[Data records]
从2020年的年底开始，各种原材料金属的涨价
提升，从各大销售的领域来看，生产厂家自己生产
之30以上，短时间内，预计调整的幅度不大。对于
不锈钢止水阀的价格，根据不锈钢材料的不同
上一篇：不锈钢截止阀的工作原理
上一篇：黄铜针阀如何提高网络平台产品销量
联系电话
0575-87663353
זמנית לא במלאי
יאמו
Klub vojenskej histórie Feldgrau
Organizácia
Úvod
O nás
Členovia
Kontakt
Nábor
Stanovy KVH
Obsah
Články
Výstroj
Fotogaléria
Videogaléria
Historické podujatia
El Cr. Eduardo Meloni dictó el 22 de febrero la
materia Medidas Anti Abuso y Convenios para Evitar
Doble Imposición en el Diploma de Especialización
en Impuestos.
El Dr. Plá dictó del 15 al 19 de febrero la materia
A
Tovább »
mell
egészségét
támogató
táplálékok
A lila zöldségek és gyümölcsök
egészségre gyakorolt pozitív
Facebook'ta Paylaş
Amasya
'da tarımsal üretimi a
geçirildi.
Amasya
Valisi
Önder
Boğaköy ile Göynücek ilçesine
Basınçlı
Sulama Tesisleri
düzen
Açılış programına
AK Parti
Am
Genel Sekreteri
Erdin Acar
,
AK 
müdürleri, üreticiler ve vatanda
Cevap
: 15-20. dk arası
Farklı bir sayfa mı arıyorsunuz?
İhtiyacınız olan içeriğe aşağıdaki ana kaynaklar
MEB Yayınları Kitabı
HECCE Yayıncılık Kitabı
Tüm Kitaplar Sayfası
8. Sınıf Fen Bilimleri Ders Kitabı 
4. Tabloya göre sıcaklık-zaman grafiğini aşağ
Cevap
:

* [TASK BRIEF]
Please restate every record shown above, word for word.

* [RESULT OF THIS TASK]
从2020年的年底开始，各种原材料金属的涨价
提升，从各大销售的领域来看，生产厂家自己生产
之30以上，短时间内，预计调整的幅度不大。对于
不锈钢止水阀的价格，根据不锈钢材料的不同
上一篇：不锈钢截止阀的工作原理
上一篇：黄铜针阀如何提高网络平台产品销量
联系电话
0575-87663353
זמנית לא במלאי
יאמו
Klub vojenskej histórie Feldgrau
Organizácia
Úvod
O nás
Členovia
Kontakt
Nábor
Stanovy KVH
Obsah
Články
Výstroj
Fotogaléria
Videogaléria
Historické podujatia
El Cr. Eduardo Meloni dictó el 22 de febrero la
materia Medidas Anti Abuso y Convenios para Evitar
Doble Imposición en el Diploma de Especialización
en Impuestos.
El Dr. Plá dictó del 15 al 19 de febrero la materia
A
Tovább »
mell
egészségét
támogató
táplálékok
A lila zöldségek és gyümölcsök
egészségre gyakorolt pozitív
Facebook'ta Paylaş
Amasya
'da tarımsal üretimi a
geçirildi.
Amasya
Valisi
Önder
Boğaköy ile Göynücek ilçesine
Basınçlı
Sulama Tesisleri
düzen
Açılış programına
AK Parti
Am
Genel Sekreteri
Erdin Acar
,
AK 
müdürleri, üreticiler ve vatanda
Cevap
: 15-20. dk arası
Farklı bir sayfa mı arıyorsunuz?
İhtiyacınız olan içeriğe aşağıdaki ana kaynaklar
MEB Yayınları Kitabı
HECCE Yayıncılık Kitabı
Tüm Kitaplar Sayfası
8. Sınıf Fen Bilimleri Ders Kitabı 
4. Tabloya göre sıcaklık-zaman grafiğini aşağ
Cevap
:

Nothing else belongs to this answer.